The hidden impact of siloed and disorganized information

How much of your team’s time is spent not producing work, but searching for answers that already exist within your organization? Most likely, far too much.

IDC found that the typical knowledge worker spends around 30% of their time searching for information. And beyond that, they’re wasting time on locating documents, approval requests, versioning, and sharing content. The whole process tends to be so confusing that many employees find that it’s easier to create their own documents rather than try to find existing information elsewhere in the enterprise—but that means they’re wasting time creating duplicate content.

It’s a widespread systemic problem, but it’s an even bigger deal when a key expert leaves your organization, either temporarily or permanently. Employees who’d tap your lead developer or subject-matter expert for their insights are left spinning their wheels with no reliable source of information to help them move their projects forward.

In either case, this disorganization or lack of clarity can cause your organization to make the same mistakes again and again, never learning from others in the company who’ve already addressed how to solve a particular problem. It can also hamper your research and product development efforts—a real risk that can hurt your company’s growth and innovation.

Companies see real-world consequences when information isn’t shared effectively: In a survey by Planview, 54 percent of respondents say that poor collaboration results in missed deadlines, 35 percent saw quality issues, and 26 percent saw cost overruns.

So how can you stop the silos and encourage company-wide sharing of knowledge?
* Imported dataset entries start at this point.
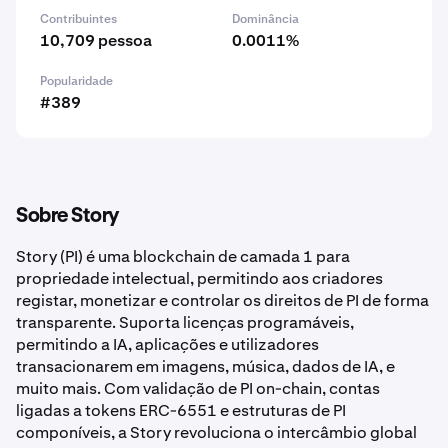
Contribuintes
Dominância
10,709 pessoa
0.0011%
Popularidade
#389
Sobre Story
Story (PI) é uma blockchain de camada 1 para
propriedade intelectual, permitindo aos criadores
registar, monetizar e controlar os direitos de PI de forma
transparente. Suporta licenças programáveis,
permitindo a IA, aplicações e utilizadores
transacionarem em imagens, música, dados de IA, e
muito mais. Com validação de PI on-chain, contas
ligadas a tokens ERC-6551 e estruturas de PI
componíveis, a Story revoluciona o intercâmbio global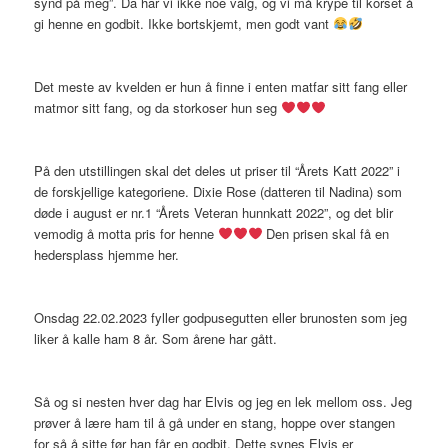
synd på meg”. Da har vi ikke noe valg, og vi må krype til korset å
gi henne en godbit. Ikke bortskjemt, men godt vant
Det meste av kvelden er hun å finne i enten matfar sitt fang eller
matmor sitt fang, og da storkoser hun seg
På den utstillingen skal det deles ut priser til “Årets Katt 2022” i
de forskjellige kategoriene. Dixie Rose (datteren til Nadina) som
døde i august er nr.1 “Årets Veteran hunnkatt 2022”, og det blir
vemodig å motta pris for henne
Den prisen skal få en
hedersplass hjemme her.
Onsdag 22.02.2023 fyller godpusegutten eller brunosten som jeg
liker å kalle ham 8 år. Som årene har gått.
Så og si nesten hver dag har Elvis og jeg en lek mellom oss. Jeg
prøver å lære ham til å gå under en stang, hoppe over stangen
for så å sitte før han får en godbit. Dette synes Elvis er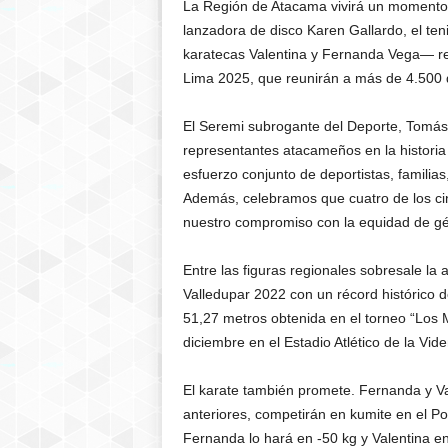
La Región de Atacama vivirá un momento hi
lanzadora de disco Karen Gallardo, el ten
karatecas Valentina y Fernanda Vega— re
Lima 2025, que reunirán a más de 4.500 d
El Seremi subrogante del Deporte, Tomás
representantes atacameños en la historia 
esfuerzo conjunto de deportistas, familias
Además, celebramos que cuatro de los ci
nuestro compromiso con la equidad de gé
Entre las figuras regionales sobresale la
Valledupar 2022 con un récord histórico 
51,27 metros obtenida en el torneo “Los M
diciembre en el Estadio Atlético de la Vide
El karate también promete. Fernanda y Va
anteriores, competirán en kumite en el Po
Fernanda lo hará en -50 kg y Valentina en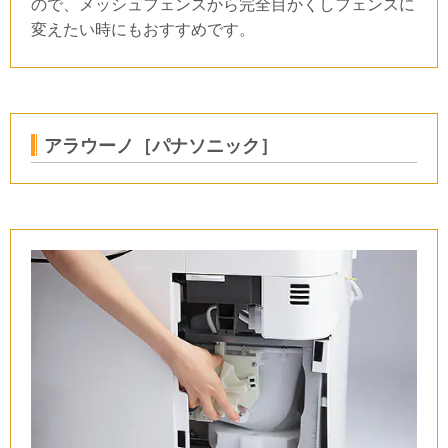
ので、メッシュフェンスから完全目かくしフェンスに
変えたい時にもおすすめです。
アラウーノ［パナソニック］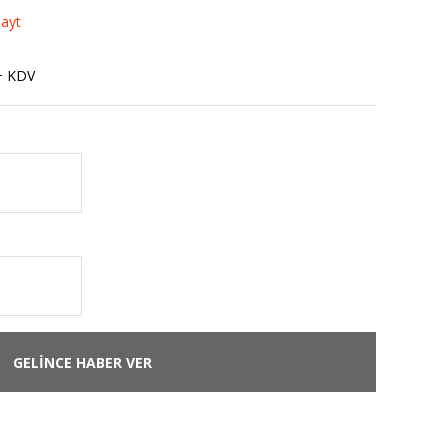
Tayt
+ KDV
GELİNCE HABER VER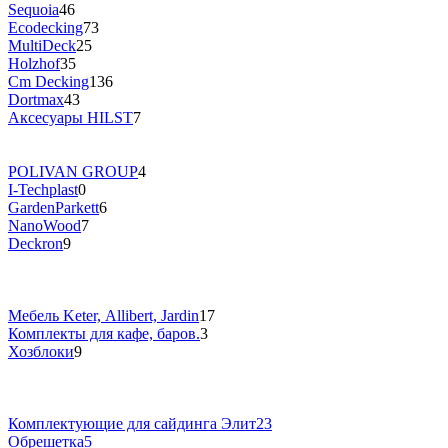
Sequoia
46
Ecodecking
73
MultiDeck
25
Holzhof
35
Cm Decking
136
Dortmax
43
Аксесуары HILST
7
POLIVAN GROUP
4
I-Techplast
0
GardenParkett
6
NanoWood
7
Deckron
9
Мебель Keter, Allibert, Jardin
17
Комплекты для кафе, баров.
3
Хозблоки
9
Комплектующие для cайдинга Элит
23
Обрешетка
5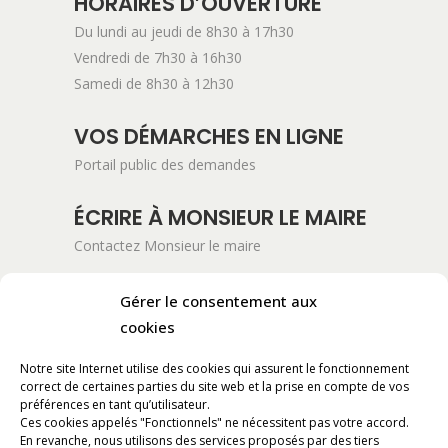
HORAIRES D’OUVERTURE
Du lundi au jeudi de 8h30 à 17h30
Vendredi de 7h30 à 16h30
Samedi de 8h30 à 12h30
VOS DÉMARCHES EN LIGNE
Portail public des demandes
ÉCRIRE À MONSIEUR LE MAIRE
Contactez Monsieur le maire
ADRESSE POSTALE
Gérer le consentement aux
Mairie de Pont-Saint-Esprit
cookies
254 Avenue Kennedy
Notre site Internet utilise des cookies qui assurent le fonctionnement
BP 11061
correct de certaines parties du site web et la prise en compte de vos
30130 Pont-Saint-Esprit
préférences en tant qu’utilisateur.
Ces cookies appelés "Fonctionnels" ne nécessitent pas votre accord.
En revanche, nous utilisons des services proposés par des tiers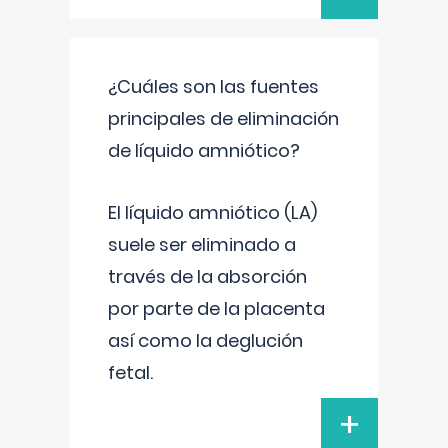
¿Cuáles son las fuentes
principales de eliminación
de líquido amniótico?
El líquido amniótico (LA)
suele ser eliminado a
través de la absorción
por parte de la placenta
así como la deglución
fetal.
+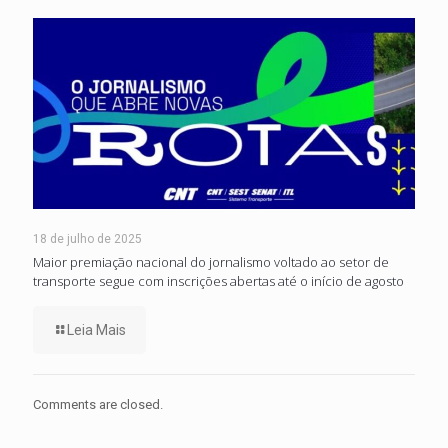
18 de julho de 2025
Maior premiação nacional do jornalismo voltado ao setor de
transporte segue com inscrições abertas até o início de agosto
Leia Mais
Comments are closed.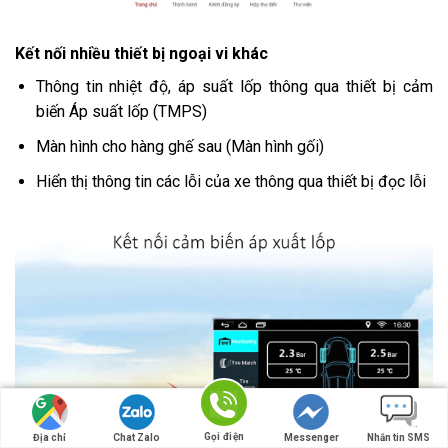
Kết nối nhiều thiết bị ngoại vi khác
Thông tin nhiệt độ, áp suất lốp thông qua thiết bị cảm
biến Áp suất lốp (TMPS)
Màn hình cho hàng ghế sau (Màn hình gối)
Hiển thị thông tin các lỗi của xe thông qua thiết bị đọc lỗi
Gọi điện
Địa chỉ
Chat Zalo
Messenger
Nhắn tin SMS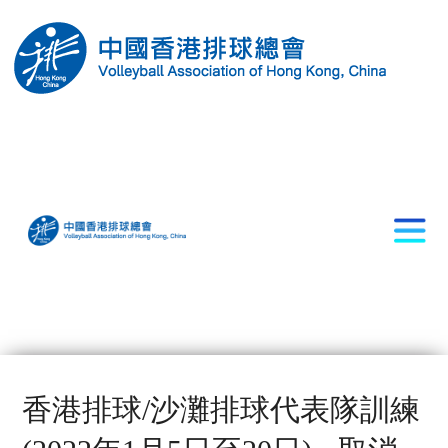
香港排球/沙灘排球代表隊訓練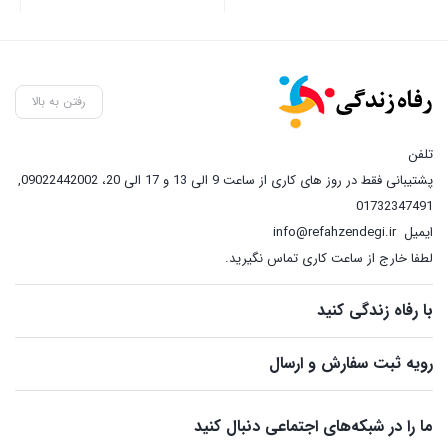
رفتن به بالا
تلفن
پشتیبانی فقط در روز های کاری از ساعت 9 الی 13 و 17 الی 20، 09022442002
,
01732347491
ایمیل
info@refahzendegi.ir
لطفا خارج از ساعت کاری تماس نگیرید.
با رفاه زندگی کنید
رویه ثبت سفارش و ارسال
ما را در شبکه‌های اجتماعی دنبال کنید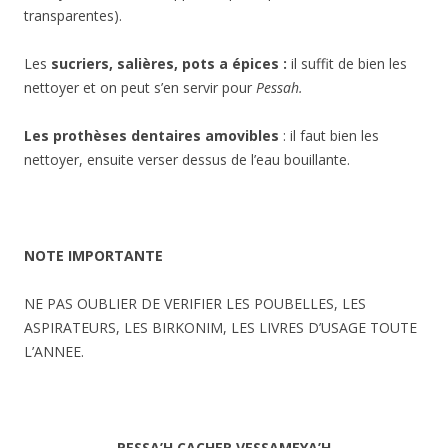
transparentes).
Les
sucriers, salières, pots a épices :
il suffit de bien les
nettoyer et on peut s’en servir pour
Pessah.
Les prothèses dentaires amovibles
: il faut bien les
nettoyer, ensuite verser dessus de l’eau bouillante.
NOTE IMPORTANTE
NE PAS OUBLIER DE VERIFIER LES POUBELLES, LES
ASPIRATEURS, LES BIRKONIM, LES LIVRES D’USAGE TOUTE
L’ANNEE.
PESS
A’H CACHER VESSAMEYA’H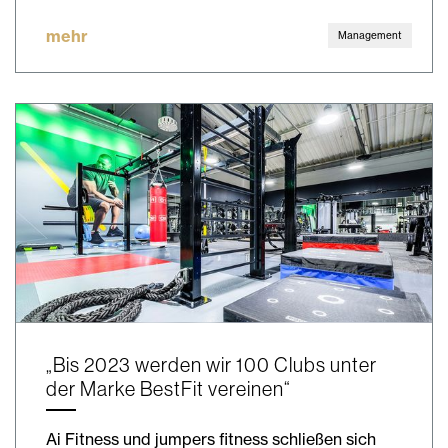
mehr
Management
„Bis 2023 werden wir 100 Clubs unter
der Marke BestFit vereinen“
Ai Fitness und jumpers fitness schließen sich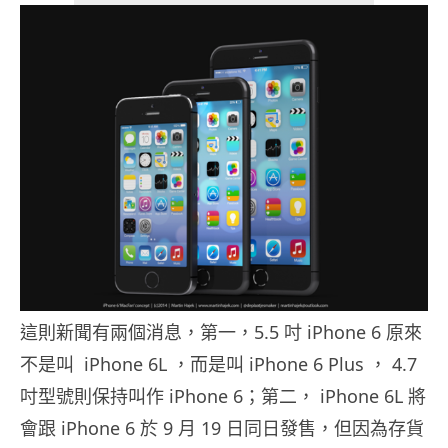
這則新聞有兩個消息，第一，5.5 吋 iPhone 6 原來
不是叫 iPhone 6L ，而是叫 iPhone 6 Plus ， 4.7
吋型號則保持叫作 iPhone 6；第二， iPhone 6L 將
會跟 iPhone 6 於 9 月 19 日同日發售，但因為存貨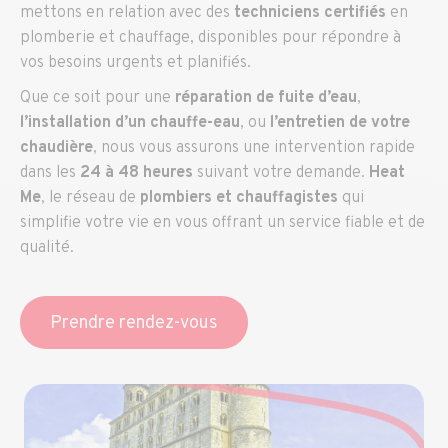
mettons en relation avec des
techniciens certifiés
en
plomberie et chauffage, disponibles pour répondre à
vos besoins urgents et planifiés.
Que ce soit pour une
réparation de fuite d’eau
,
l’installation d’un chauffe-eau
, ou
l’entretien de votre
chaudière
, nous vous assurons une intervention rapide
dans les
24 à 48 heures
suivant votre demande.
Heat
Me
, le réseau de
plombiers et chauffagistes
qui
simplifie votre vie en vous offrant un service fiable et de
qualité.
Prendre rendez-vous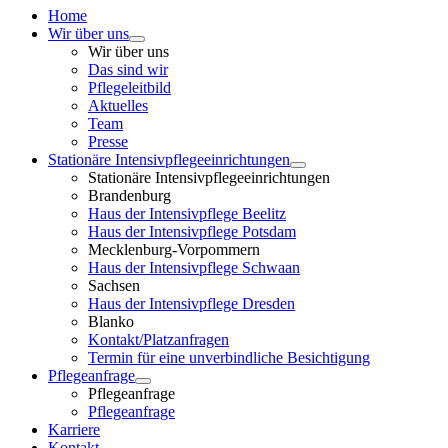
Home
Wir über uns
Wir über uns
Das sind wir
Pflegeleitbild
Aktuelles
Team
Presse
Stationäre Intensivpflegeeinrichtungen
Stationäre Intensivpflegeeinrichtungen
Brandenburg
Haus der Intensivpflege Beelitz
Haus der Intensivpflege Potsdam
Mecklenburg-Vorpommern
Haus der Intensivpflege Schwaan
Sachsen
Haus der Intensivpflege Dresden
Blanko
Kontakt/Platzanfragen
Termin für eine unverbindliche Besichtigung
Pflegeanfrage
Pflegeanfrage
Pflegeanfrage
Karriere
Kontakt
Create a universal knowledge-sharing hub where all employees are encouraged to ask questions and respond to each other with their own insights. While you likely have chat tools and project management tools where employees share details around their specific projects, a knowledge-sharing platform can greatly broaden access to important information, enabling different teams to build on each other’s work and innovate more quickly.

With a seamless process for cross-department collaboration, you can dramatically reduce the time spent searching for knowledge, and start building on it with new initiatives.